Feb 11, 2013

Pope Benedict XVI Resigns

Crossposted from Reflections Journal.

Buy at Art.comWrote His Holiness Pope Benedict XVI:

Dear Brothers,

I have convoked you to this Consistory, not only for the three canonizations, but also to communicate to you a decision of great importance for the life of the Church. After having repeatedly examined my conscience before God, I have come to the certainty that my strengths, due to an advanced age, are no longer suited to an adequate exercise of the Petrine ministry. I am well aware that this ministry, due to its essential spiritual nature, must be carried out not only with words and deeds, but no less with prayer and suffering. However, in today's world, subject to so many rapid changes and shaken by questions of deep relevance for the life of faith, in order to govern the bark of Saint Peter and proclaim the Gospel, both strength of mind and body are necessary, strength which in the last few months, has deteriorated in me to the extent that I have had to recognize my incapacity to adequately fulfill the ministry entrusted to me. For this reason, and well aware of the seriousness of this act, with full freedom I declare that I renounce the ministry of Bishop of Rome, Successor of Saint Peter, entrusted to me by the Cardinals on 19 April 2005, in such a way, that as from 28 February 2013, at 20:00 hours, the See of Rome, the See of Saint Peter, will be vacant and a Conclave to elect the new Supreme Pontiff will have to be convoked by those whose competence it is.

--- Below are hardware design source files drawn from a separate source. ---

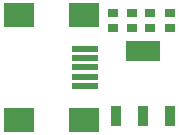
<source format=gbp>
G04*
G04 #@! TF.GenerationSoftware,Altium Limited,Altium Designer,20.0.13 (296)*
G04*
G04 Layer_Color=128*
%FSLAX44Y44*%
%MOMM*%
G71*
G01*
G75*
%ADD41R,3.0000X1.7000*%
%ADD42R,0.8400X1.7000*%
%ADD43R,2.3000X0.5000*%
%ADD44R,2.5000X2.0000*%
%ADD45R,0.9000X0.8000*%
D41*
X1059180Y681610D02*
D03*
D42*
X1036180Y626110D02*
D03*
X1082180D02*
D03*
X1059180D02*
D03*
D43*
X1010250Y651620D02*
D03*
Y659620D02*
D03*
Y683620D02*
D03*
Y675620D02*
D03*
Y667620D02*
D03*
D44*
X1009250Y712120D02*
D03*
X954250D02*
D03*
X1009250Y623120D02*
D03*
X954250D02*
D03*
D45*
X1082042Y713890D02*
D03*
Y700890D02*
D03*
X1065532Y713890D02*
D03*
Y700890D02*
D03*
X1050292Y713890D02*
D03*
Y700890D02*
D03*
X1033782Y713890D02*
D03*
Y700890D02*
D03*
M02*

</source>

Dear Brothers, I thank you most sincerely for all the love and work with which you have supported me in my ministry and I ask pardon for all my defects. And now, let us entrust the Holy Church to the care of Our Supreme Pastor, Our Lord Jesus Christ, and implore his holy Mother Mary, so that she may assist the Cardinal Fathers with her maternal solicitude, in electing a new Supreme Pontiff. With regard to myself, I wish to also devotedly serve the Holy Church of God in the future through a life dedicated to prayer.

From the Vatican, 10 February 2013


Well. I'm stunned.

I think it goes without saying that it is highly unusual for a pope to resign due to health concerns. It's  especially baffling after having witnessed the final years of Pope John Paul II. Popes resign for political reasons. The last such resignation took place just shy of 600 years ago. And that was to reunify a divided Church.

The last pope to resign was Gregory XII in 1415. He did so to end a civil war within the church in which more than one man claimed to be pope.

There's only been a handful of resignations and most are shrouded in the mystery of time. Here's a rundown. I can't help noticing that one of them was Pope Benedict IX who was paid to resign in the wake of an outrageously scandalous reign.

So, is anybody buying this? Call me cynical, but I'm just not. In fairness, he did apparently foreshadow the possibility in 2010. He seems relatively spry to me, and appears to still have all his buttons, but who knows. Could be things we just don't know, as yet. Obviously the other stock excuse for political resignation -- wanting to spend more time with the family -- wasn't gonna fly.

While I eagerly await more details to dribble out of the increasingly porous Vatican, I can't help thinking about where this puts us in terms of prophecies that have already demonstrated themselves to be tantalizingly accurate. Pope Benedict, himself, ominously alluded to the Fatima prophecy, when he linked the suffering of the Church with its own self-inflicted wounds -- the mishandling of the sex abuse crisis -- and called for penitence.

According to the prevailing interpretation of St. Malachy's Prophecy, this is the second to last pope, so his premature departure is even more shocking. What strikes me this morning, looking at the timeline, is the freestanding line between the second to the last and the last pope.

In the extreme persecution of the Holy Roman Church, there will sit.

That's a little on the nose.

And then, under Peter the Roman, who will be the next pope under this interpretation, Rome, the city of seven hills, is destroyed in the final judgment -- some say of the Church, some say of the world.

Just a reminder, the word apocalypse means, revealing what is hidden.